Der kleine Ort wirkt ungemein geschäftig. Ich kann so schnell nicht ausmachen, wer Künstler, Tourist oder Einwohner ist. Oder Blogger, wie wir. Im Hof des Rathauses befindet sich das Museo Tornielli, einer der Ausstellungsorte, die das gesamte Jahr über geöffnet sind. Nach dem Museum statten wir fast allen der insgesamt 16 Ausstellungsorte einen Besuch ab. Oft treffen wir die Künstler selbst an, die uns etwas über ihre Motivationen erzählen. Nach und nach öffnet sich das Universum Ameno, ein faszinierendes Kaleidoskop aus Altem, Neuen, Nahem und Fernem.
Un vero e proprio spazio sociale, un luogo dove le divisioni e le distanze sfumano le lasciare spazio alla condivisione e al confronto. Si intrecciano le discipline, le persone, le idee.
Drei Tage lang ist Ameno ein Mikrokosmos voller Ausstellungen, Experimente und Erzählungen. Die Ausstellung “50+! Il grande gioco dell’industria” (50+! Das große Spiel der Industrie“) greift die produktive Vergangenheit der Region wieder auf und zeigt an 50 Objekten Momente aus der Alltagswelt der italienischen Gesellschaft im 20. Jahrhundert. Vom ikonischen Kaffeekocher von Alessi über Martini, Barilla oder Campari Soda. Soviel ist klar: viele dieser Objekte haben ein Lebensgefühl weit über Italien hinaus geprägt.

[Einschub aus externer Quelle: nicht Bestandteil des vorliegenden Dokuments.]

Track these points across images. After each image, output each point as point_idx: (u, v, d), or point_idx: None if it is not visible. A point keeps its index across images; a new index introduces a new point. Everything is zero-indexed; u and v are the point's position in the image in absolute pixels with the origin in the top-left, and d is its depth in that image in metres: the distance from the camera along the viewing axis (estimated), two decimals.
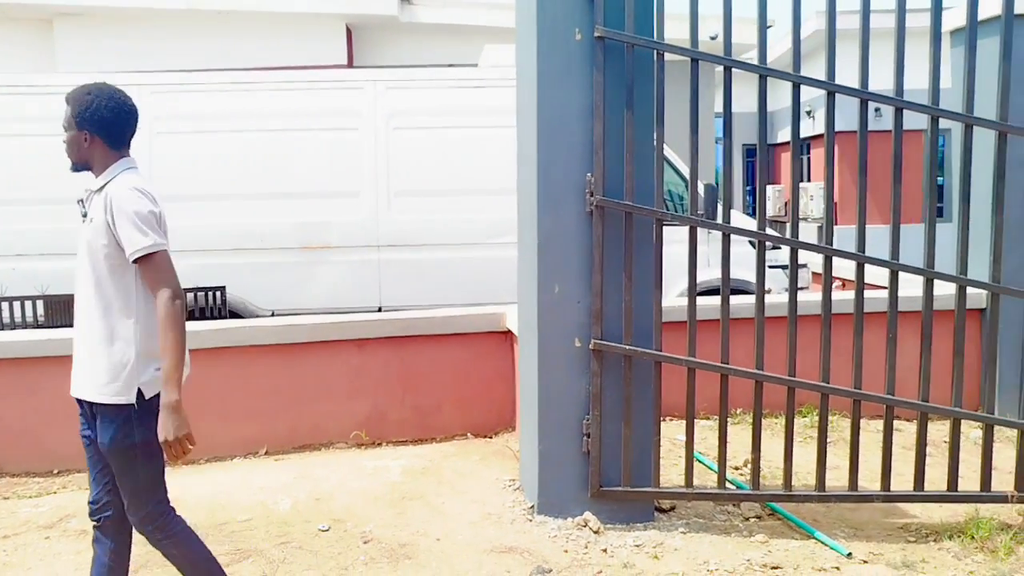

Unter dem Stichwort „Sparkling“ präsentieren junge Künstler unter 30 ihre Werke. Giulio Maulini gehört zu den Sparkling-Künstlern, hier zeigt er sein „Nutrimento“ im Museo Tornielli.
Der junge Schweizer Moritz Hossli präsentiert seine Videoinstallation „Distance“ in der Villa Pastore.
Die römische Künstlerin Romina Bassu setzt sich in ihrer Malerei mit dem weiblichen Bestreben nach äußerer Schönheit bis hin zu ästhetischen Eingriffen auseinander.
Die künstlerischen Arbeiten von Enrica Borghi, der Gründerin von Asilo Bianco, konzentrieren sich auf die Themen Weiblichkeit und Recycling, die sie durch Installationen und Veröffentlichungen ausdrückt. Ein tolles Beispiel für ihre Kunst ist La Regina (1999), ein riesiges Ballkleid aus Plastikflaschen und Plexiglas. Für eine ähnliche Installation beginnt die Arbeit mit dem 24hoursworkshop während der diesjährigen Studiaperti 2016.
Besonders spannend finde ich die Architektur und Landschaftsplanung gewidmeten Teil der Ausstellung „Paesaggi Mirati“ („Gezielte Landschaften“), die mit spannenden Projekten aufwartet.
Schon jetzt freue ich mich und bin gespannt auf meinen nächsten Besuch in Ameno – im September zum Filmfestival Corto e Fieno.